• [About this exercise] Reproduce all of the records below verbatim, omitting the pictures.

Chart analysis records:
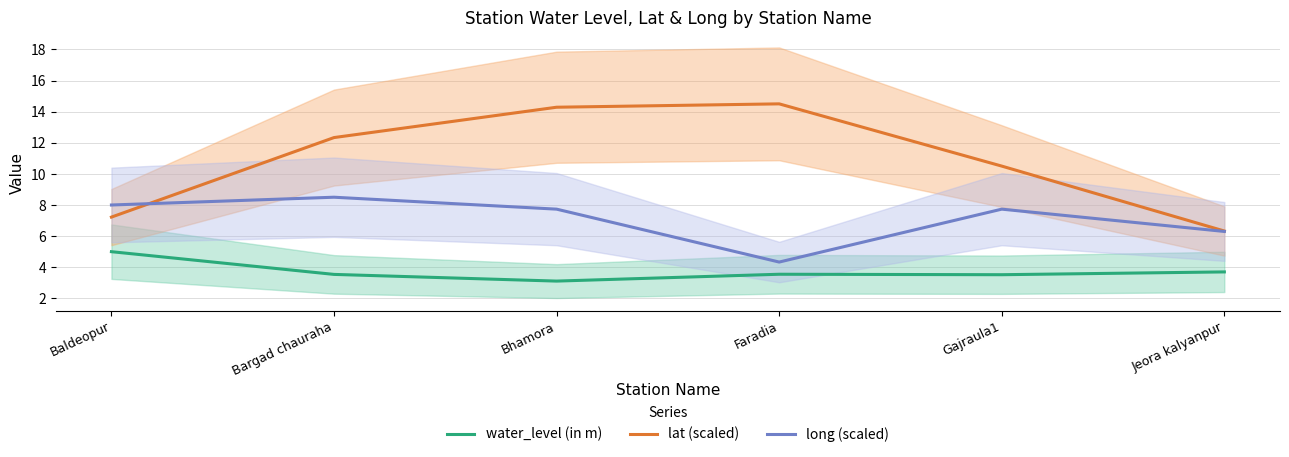

Which has a higher value, Jeora kalyanpur or Gajraula1?

Jeora kalyanpur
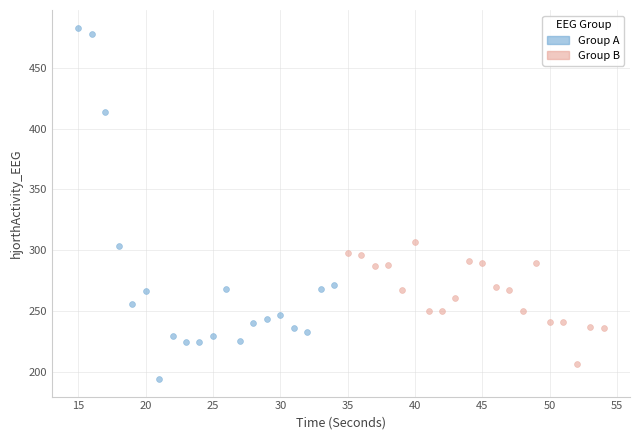

Which series has the largest Y range (max minus min)?

Group A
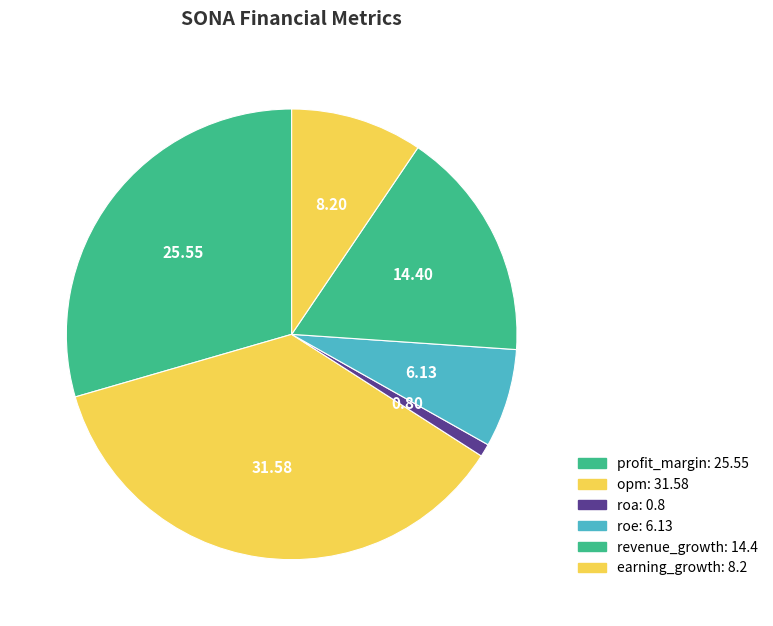

What is the total percentage of roe and earning_growth?

16.5%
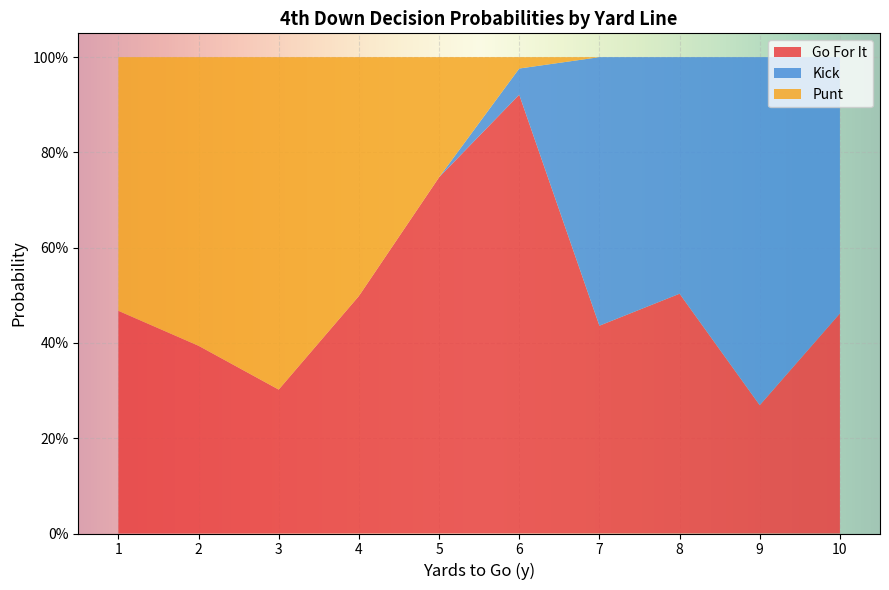

What are all the series names shown in the legend?

Go For It, Kick, Punt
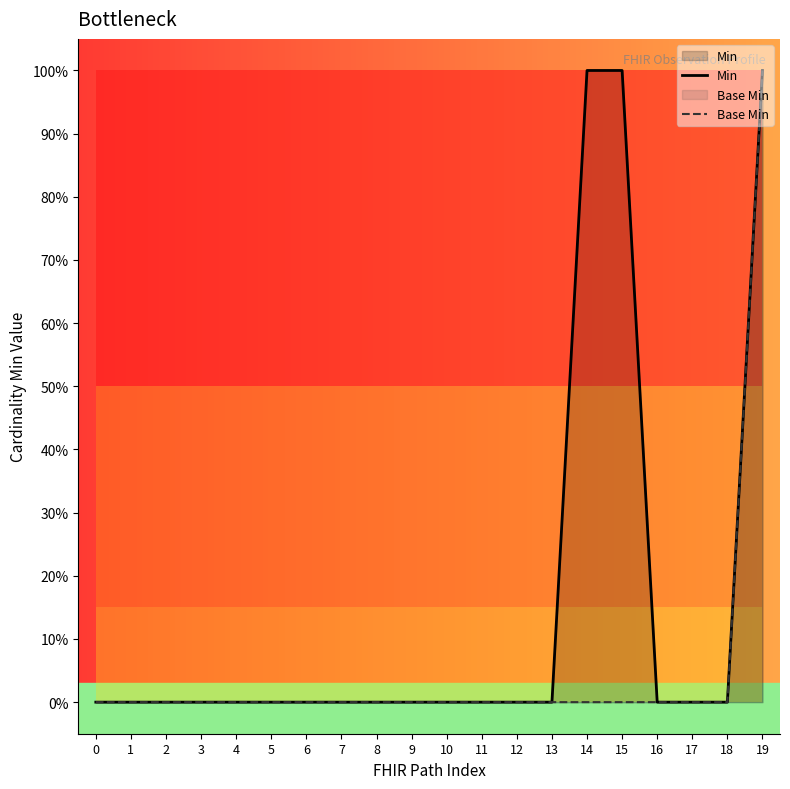

Is it true that Base Min equals -1 at 1?

False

• [Response below]
Which has a higher value, Jeora kalyanpur or Gajraula1?

Jeora kalyanpur

Which series has the largest Y range (max minus min)?

Group A

What is the total percentage of roe and earning_growth?

16.5%

What are all the series names shown in the legend?

Go For It, Kick, Punt

Is it true that Base Min equals -1 at 1?

False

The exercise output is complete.